Are you just floating along in life, never getting to know others beneath the surface?
Do you really know your partner? Your friends? How about the colleague at work that you say hello to every morning but never actually bother to find out how they really are doing? Even when you do ask someone how they are, will they give you an honest answer?
You may think casual pleasantries and digital connections are enough to constitute relationships – that’s not true.
According to a Harvard University study on happiness, researchers found that our relationships – especially their quality – are one of the keys to unlocking joy in life. So how do we establish, cultivate and sustain meaningful relations over time – and why is that such a challenge in the first place?
The metaphor I like to use is we live in an iceberg society. Our relationships often stay at the surface, and we never really know the depth and breadth of the person existing below our line of sight. Because it can be awkward or uncomfortable to ask questions, many of us keep our heads above the water where it’s safe – but not exactly meaningful or fulfilling.
Now, you may say, “But I engage with people. I talk to them, buy them gifts. I want to be liked, so I do everything to be likable.” Here’s a quick test: Do you buy the gifts they want, or is it what you would want? Are you empathizing with people in your life or projecting your own experiences, interests and wants onto them?
Simply establishing a relationship doesn’t guarantee that it will be sustained and nurtured. Becoming two ships passing in the night may work for a while – but that won’t lead to the quality of relationships that will bring long-lasting connection and fulfillment.

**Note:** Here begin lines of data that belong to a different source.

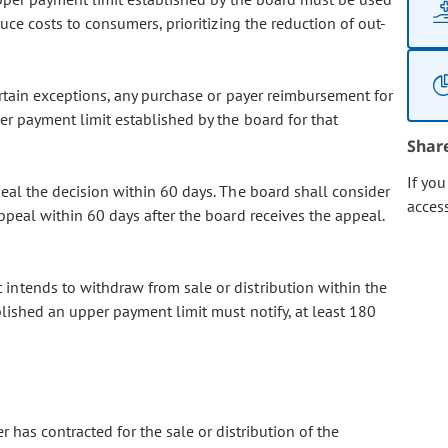
duce costs to consumers, prioritizing the reduction of out-
ertain exceptions, any purchase or payer reimbursement for
r payment limit established by the board for that
Shar
If yo
eal the decision within 60 days. The board shall consider
acces
ppeal within 60 days after the board receives the appeal.
 intends to withdraw from sale or distribution within the
blished an upper payment limit must notify, at least 180
r has contracted for the sale or distribution of the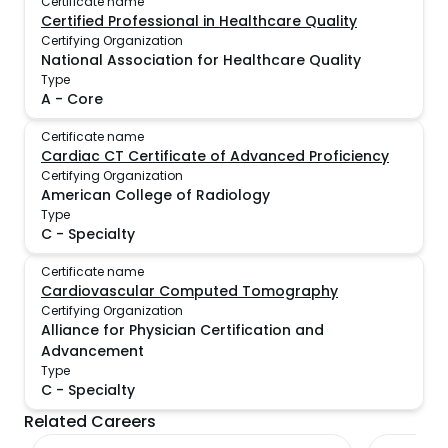
Certificate name
Certified Professional in Healthcare Quality
Certifying Organization
National Association for Healthcare Quality
Type
A
-
Core
Certificate name
Cardiac CT Certificate of Advanced Proficiency
Certifying Organization
American College of Radiology
Type
C
-
Specialty
Certificate name
Cardiovascular Computed Tomography
Certifying Organization
Alliance for Physician Certification and
Advancement
Type
C
-
Specialty
Related Careers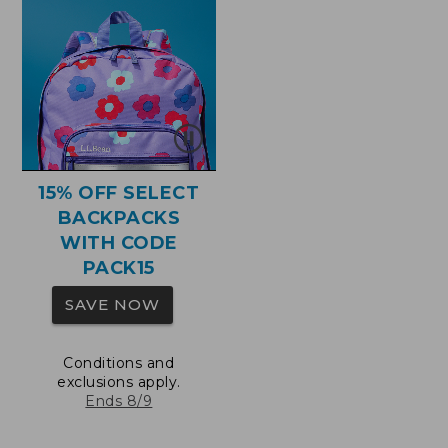
15% OFF SELECT
BACKPACKS
WITH CODE
PACK15
SAVE NOW
Conditions and
exclusions apply.
Ends 8/9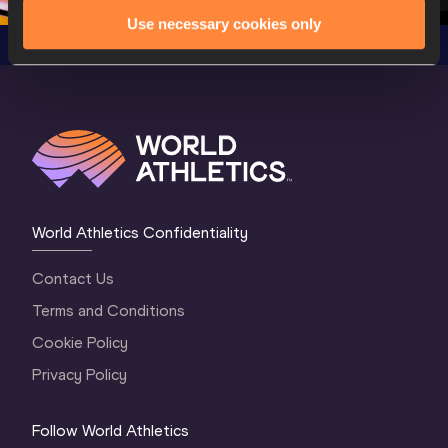
Use necessary cookies only
World Athletics Confidentiality
Contact Us
Terms and Conditions
Cookie Policy
Privacy Policy
Follow World Athletics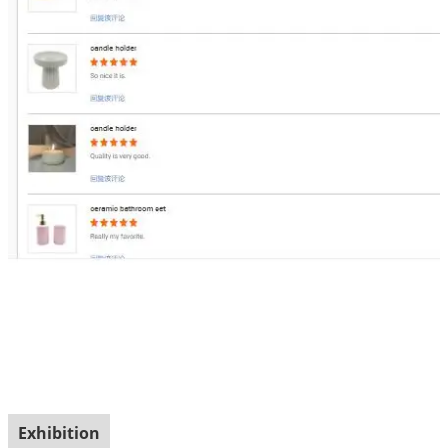
Exhibition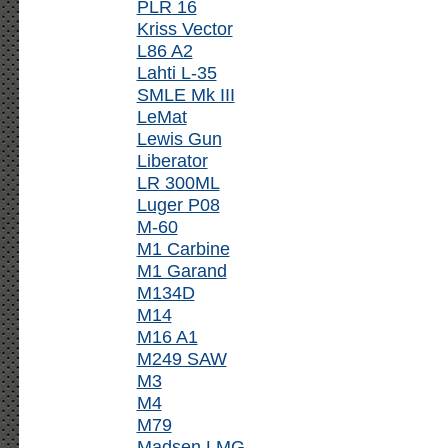
PLR 16
Kriss Vector
L86 A2
Lahti L-35
SMLE Mk III
LeMat
Lewis Gun
Liberator
LR 300ML
Luger P08
M-60
M1 Carbine
M1 Garand
M134D
M14
M16 A1
M249 SAW
M3
M4
M79
Madsen LMG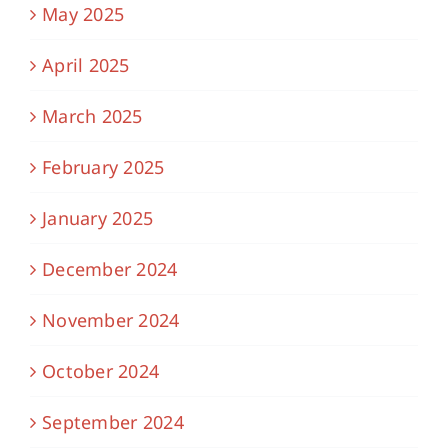
May 2025
April 2025
March 2025
February 2025
January 2025
December 2024
November 2024
October 2024
September 2024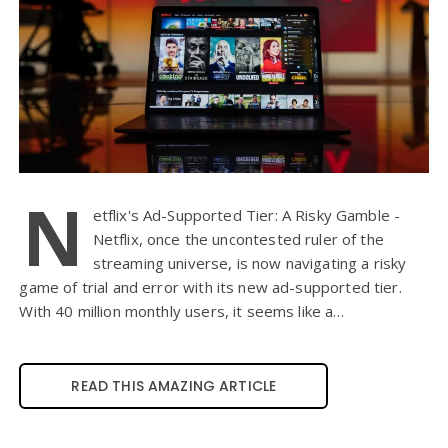
N
etflix's Ad-Supported Tier: A Risky Gamble -
Netflix, once the uncontested ruler of the
streaming universe, is now navigating a risky
game of trial and error with its new ad-supported tier.
With 40 million monthly users, it seems like a…
READ THIS AMAZING ARTICLE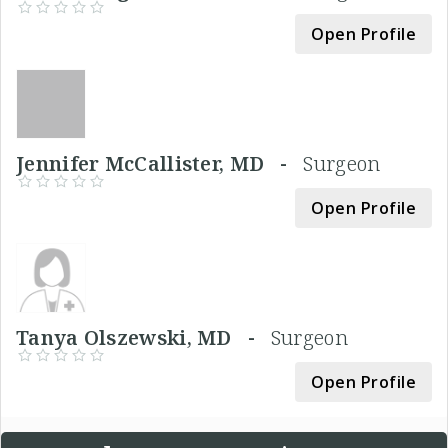
Open Profile
Jennifer McCallister, MD -
Surgeon
Open Profile
Tanya Olszewski, MD -
Surgeon
Open Profile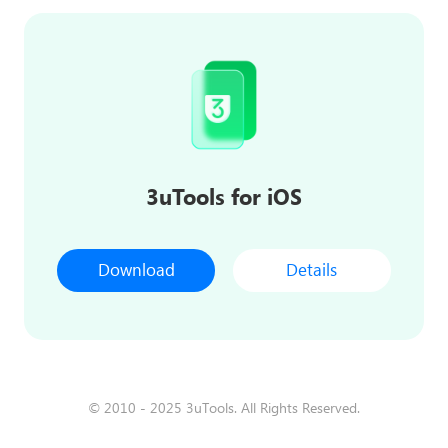
3uTools for iOS
Download
Details
© 2010 - 2025 3uTools. All Rights Reserved.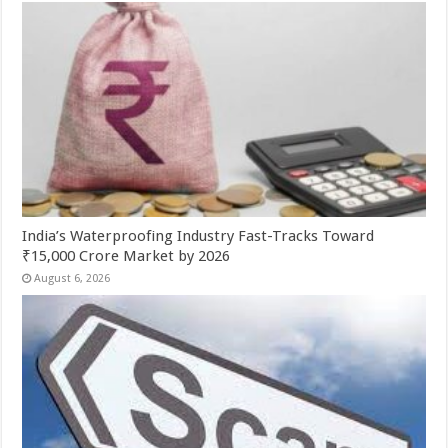
India’s Waterproofing Industry Fast-Tracks Toward
₹15,000 Crore Market by 2026
August 6, 2026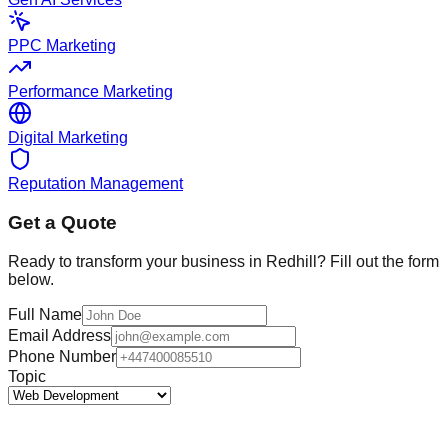
PPC Marketing
Performance Marketing
Digital Marketing
Reputation Management
Get a Quote
Ready to transform your business in
Redhill
? Fill out the form
below.
Full Name
Email Address
Phone Number
Topic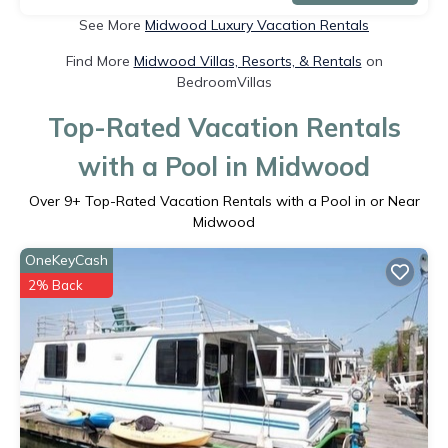
See More
Midwood Luxury Vacation Rentals
Find More
Midwood Villas, Resorts, & Rentals
on
BedroomVillas
Top-Rated Vacation Rentals
with a Pool in Midwood
Over
9
+ Top-Rated Vacation Rentals with a Pool in or Near
Midwood
OneKeyCash
2% Back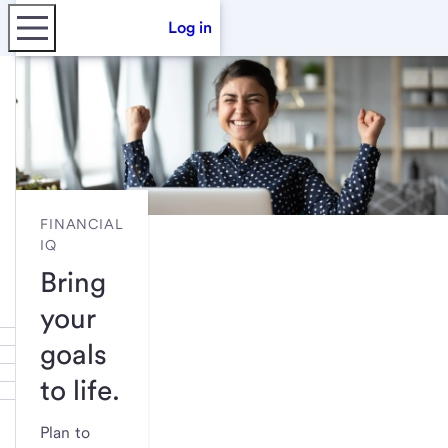
Log in
FINANCIAL
IQ
Bring
your
goals
to life.
Plan to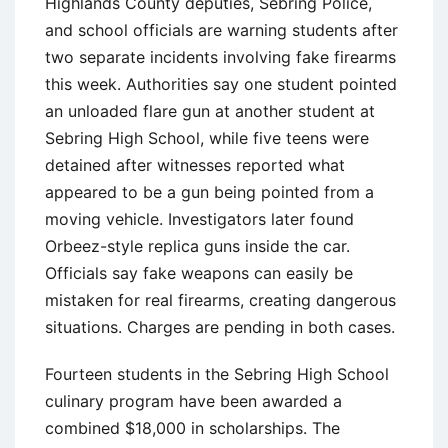
Highlands County deputies, Sebring Police,
and school officials are warning students after
two separate incidents involving fake firearms
this week. Authorities say one student pointed
an unloaded flare gun at another student at
Sebring High School, while five teens were
detained after witnesses reported what
appeared to be a gun being pointed from a
moving vehicle. Investigators later found
Orbeez-style replica guns inside the car.
Officials say fake weapons can easily be
mistaken for real firearms, creating dangerous
situations. Charges are pending in both cases.
Fourteen students in the Sebring High School
culinary program have been awarded a
combined $18,000 in scholarships. The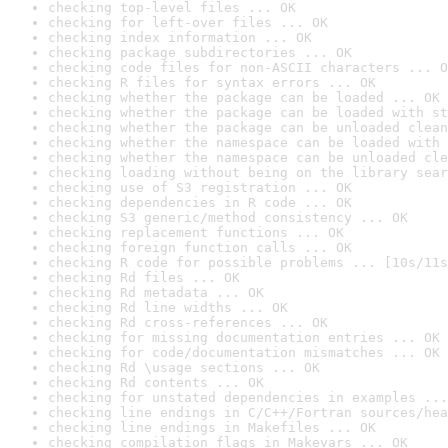
checking top-level files ... OK
checking for left-over files ... OK
checking index information ... OK
checking package subdirectories ... OK
checking code files for non-ASCII characters ... O
checking R files for syntax errors ... OK
checking whether the package can be loaded ... OK
checking whether the package can be loaded with st
checking whether the package can be unloaded clean
checking whether the namespace can be loaded with 
checking whether the namespace can be unloaded cle
checking loading without being on the library sear
checking use of S3 registration ... OK
checking dependencies in R code ... OK
checking S3 generic/method consistency ... OK
checking replacement functions ... OK
checking foreign function calls ... OK
checking R code for possible problems ... [10s/11s
checking Rd files ... OK
checking Rd metadata ... OK
checking Rd line widths ... OK
checking Rd cross-references ... OK
checking for missing documentation entries ... OK
checking for code/documentation mismatches ... OK
checking Rd \usage sections ... OK
checking Rd contents ... OK
checking for unstated dependencies in examples ...
checking line endings in C/C++/Fortran sources/hea
checking line endings in Makefiles ... OK
checking compilation flags in Makevars ... OK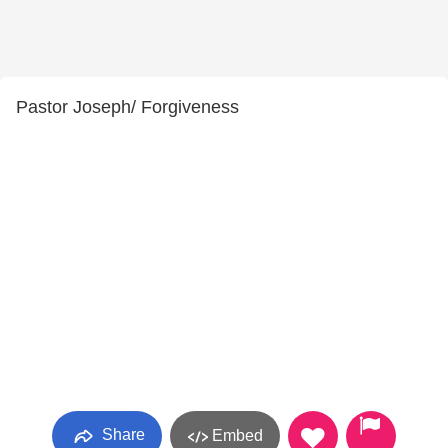
Pastor Joseph/ Forgiveness
Share
Embed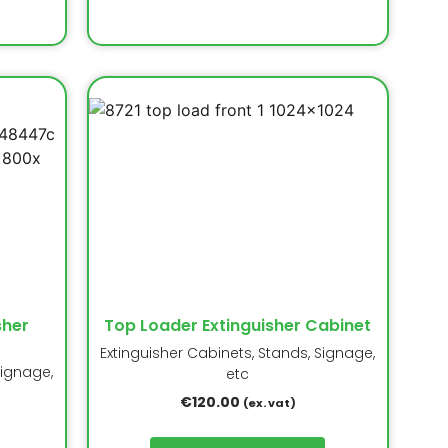
sher
Top Loader Extinguisher Cabinet
Extinguisher Cabinets, Stands, Signage,
Signage,
etc
€
120.00
(ex. vat)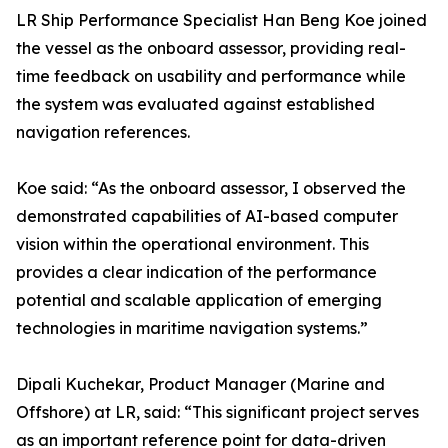
LR Ship Performance Specialist Han Beng Koe joined
the vessel as the onboard assessor, providing real-
time feedback on usability and performance while
the system was evaluated against established
navigation references.
Koe said: “As the onboard assessor, I observed the
demonstrated capabilities of AI-based computer
vision within the operational environment. This
provides a clear indication of the performance
potential and scalable application of emerging
technologies in maritime navigation systems.”
Dipali Kuchekar, Product Manager (Marine and
Offshore) at LR, said: “This significant project serves
as an important reference point for data-driven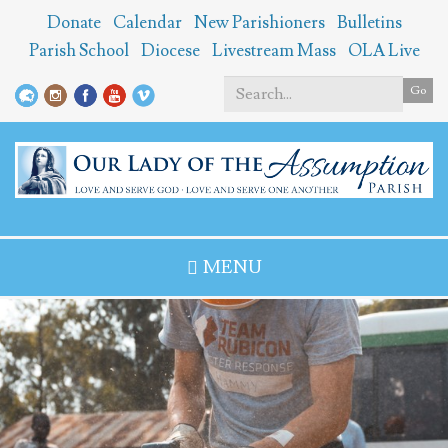
Skip
Donate
Calendar
New Parishioners
Bulletins
to
Parish School
Diocese
Livestream Mass
OLA Live
main
content
Go
Search
*
MENU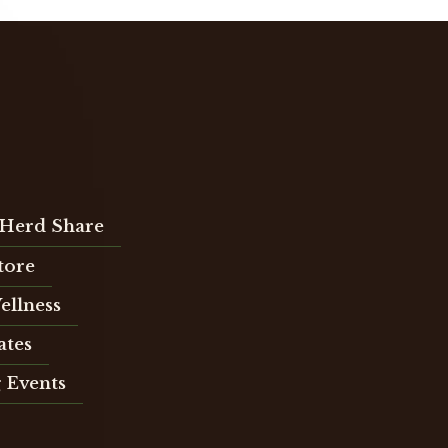
Herd Share
Store
ellness
ates
 Events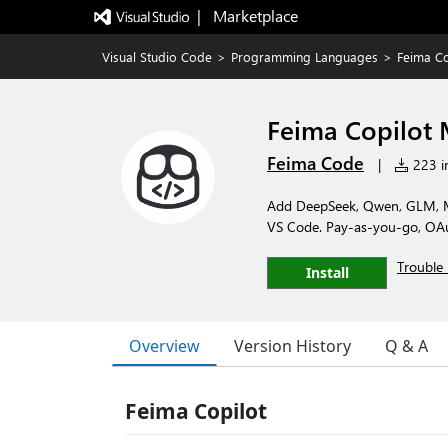
|   Marketplace
Visual Studio Code
>
Programming Languages
>
Feima C
Feima Copilot
Feima Code
|
223 in
Add DeepSeek, Qwen, GLM, M
VS Code. Pay-as-you-go, OAut
Trouble 
Install
Overview
Version History
Q & A
Feima Copilot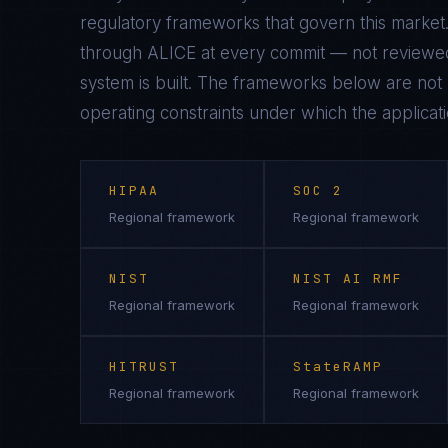
regulatory frameworks that govern this market.
through ALICE at every commit — not reviewed
system is built. The frameworks below are not n
operating constraints under which the applicati
HIPAA
SOC 2
Regional framework
Regional framework
NIST
NIST AI RMF
Regional framework
Regional framework
HITRUST
StateRAMP
Regional framework
Regional framework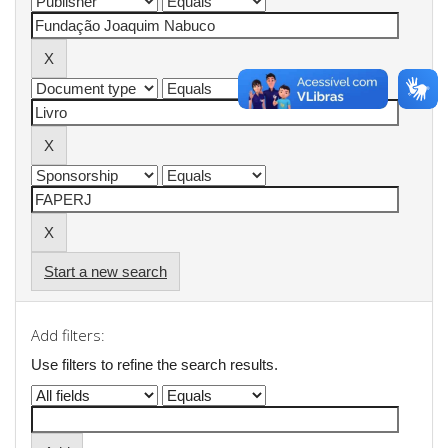
Start a new search
Add filters:
Use filters to refine the search results.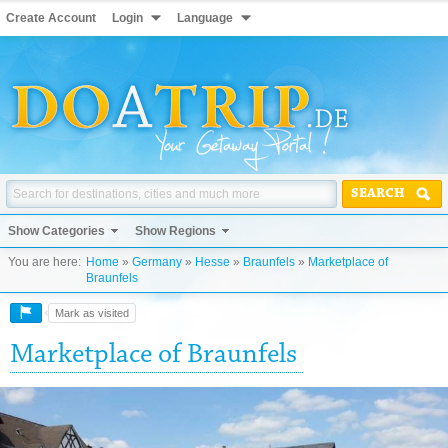
Create Account
Login
Language
SEARCH
Show Categories
Show Regions
You are here:
Home
»
Germany
»
Hesse
»
Braunfels
»
Marketplace of
Braunfels
Mark as visited
Marketplace of Braunfels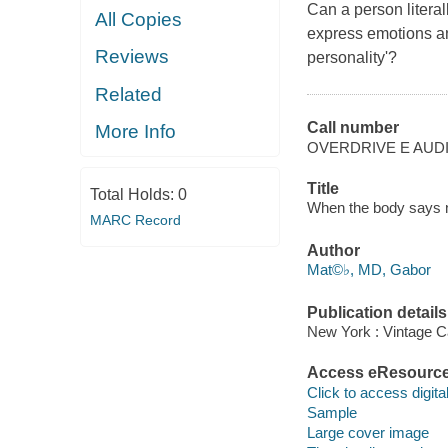
Can a person literal
All Copies
express emotions an
Reviews
personality'?
Related
Call number
More Info
OVERDRIVE E AUD
Title
Total Holds:
0
When the body says n
MARC Record
Author
Mat©♭, MD, Gabor
Publication details
New York : Vintage C
Access eResourc
Click to access digital 
Sample
Large cover image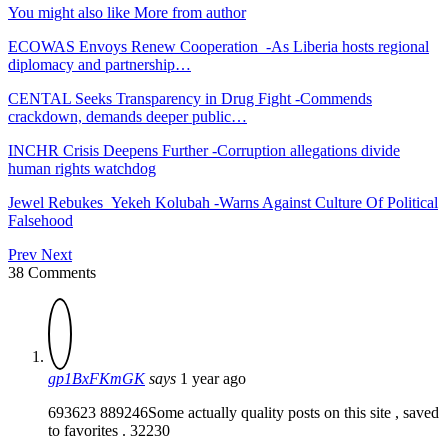
You might also like
More from author
ECOWAS Envoys Renew Cooperation -As Liberia hosts regional
diplomacy and partnership…
CENTAL Seeks Transparency in Drug Fight -Commends
crackdown, demands deeper public…
INCHR Crisis Deepens Further -Corruption allegations divide
human rights watchdog
Jewel Rebukes Yekeh Kolubah -Warns Against Culture Of Political
Falsehood
Prev
Next
38 Comments
gp1BxFKmGK
says
1 year ago
693623 889246Some actually quality posts on this site , saved
to favorites . 32230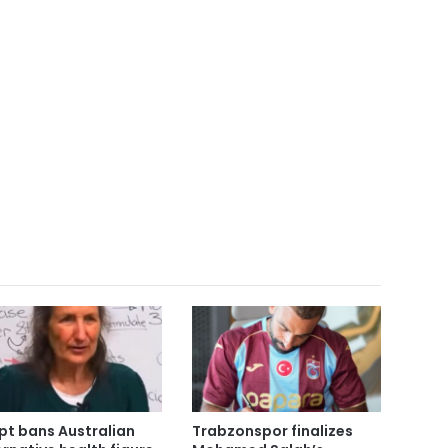
pt bans Australian
Trabzonspor finalizes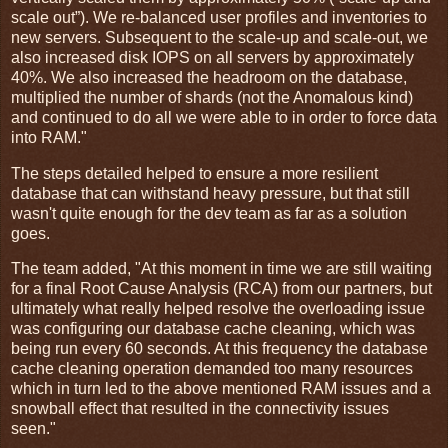
scale out”). We re-balanced user profiles and inventories to
new servers. Subsequent to the scale-up and scale-out, we
also increased disk IOPS on all servers by approximately
40%. We also increased the headroom on the database,
multiplied the number of shards (not the Anomalous kind)
and continued to do all we were able to in order to force data
into RAM."
The steps detailed helped to ensure a more resilient
database that can withstand heavy pressure, but that still
wasn't quite enough for the dev team as far as a solution
goes.
The team added, "At this moment in time we are still waiting
for a final Root Cause Analysis (RCA) from our partners, but
ultimately what really helped resolve the overloading issue
was configuring our database cache cleaning, which was
being run every 60 seconds. At this frequency the database
cache cleaning operation demanded too many resources
which in turn led to the above mentioned RAM issues and a
snowball effect that resulted in the connectivity issues
seen."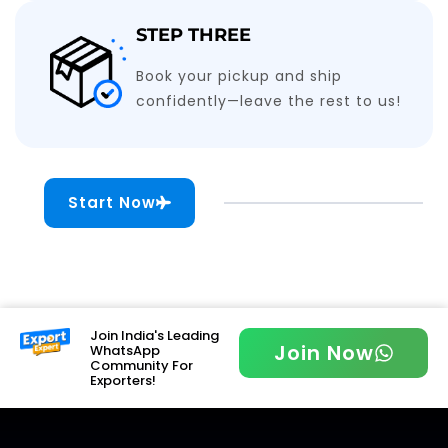
STEP THREE
Book your pickup and ship
confidently—leave the rest to us!
Start Now
Join India's Leading
Join Now
WhatsApp
Community For
Exporters!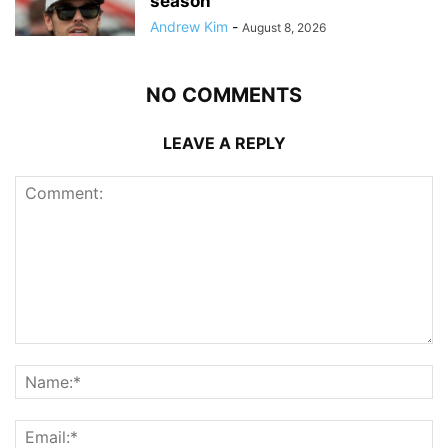
season
Andrew Kim
-
August 8, 2026
NO COMMENTS
LEAVE A REPLY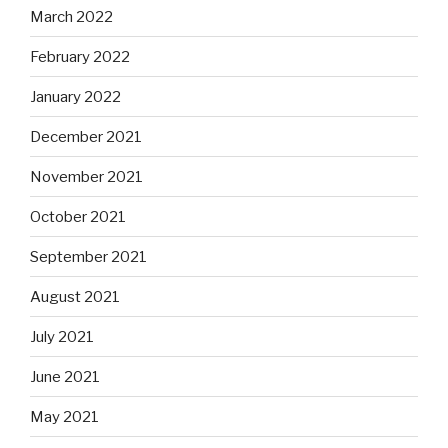
March 2022
February 2022
January 2022
December 2021
November 2021
October 2021
September 2021
August 2021
July 2021
June 2021
May 2021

In order to unlock that door, getting to know someone – really know them – means that we have to open up to another person and create space for that to be reciprocated. The more we share, the more we learn about one another and the deeper and stronger the connection becomes. Interpersonal communication scholars have studied this through Social Penetration Theory, which links relationship development to reciprocal sharing. When that ceases, relationships stay stagnant or even dissolve. What often time stops people, though, from sharing is fear. What happens if I’m rejected, misunderstood, thought less of or the other person doesn’t reciprocate the sharing? For many of us who have discovered this path, it was often born from fire. Transformational thinking often springs forth from personal pain. We are so busy “doing” and leave so little time for “being” that it can become a chore to even look below the surface in our own spirit, let alone those around us.
When we don’t experience validation or an authentic connection from the person we have opened up to, it stays with us, thereby preventing us from sharing in the future. Oftentimes, it leaves you exposed to be hurt, embarrassed or unreciprocated in your feelings or thoughts.
But rejection doesn’t have to be viewed as a bad thing. Instead, consider it to be a filter for separating fake friends from those who value you and want to build a true, genuine relationship. This is the key to true contentment.
When we do meet someone willing to share their heart – oh what a liberating moment that is! Suddenly, the world opens up, and we can begin to recognize the strength in being vulnerable. Let’s bust our assumptions and beliefs around vulnerability and what we were told and conditioned to believe growing up. Let’s challenge these spaces by looking toward research that can validate our experiences.
When we open ourselves up to the possibility of how authentic, positive relationships can impact our lives, it is amazing what we can achieve.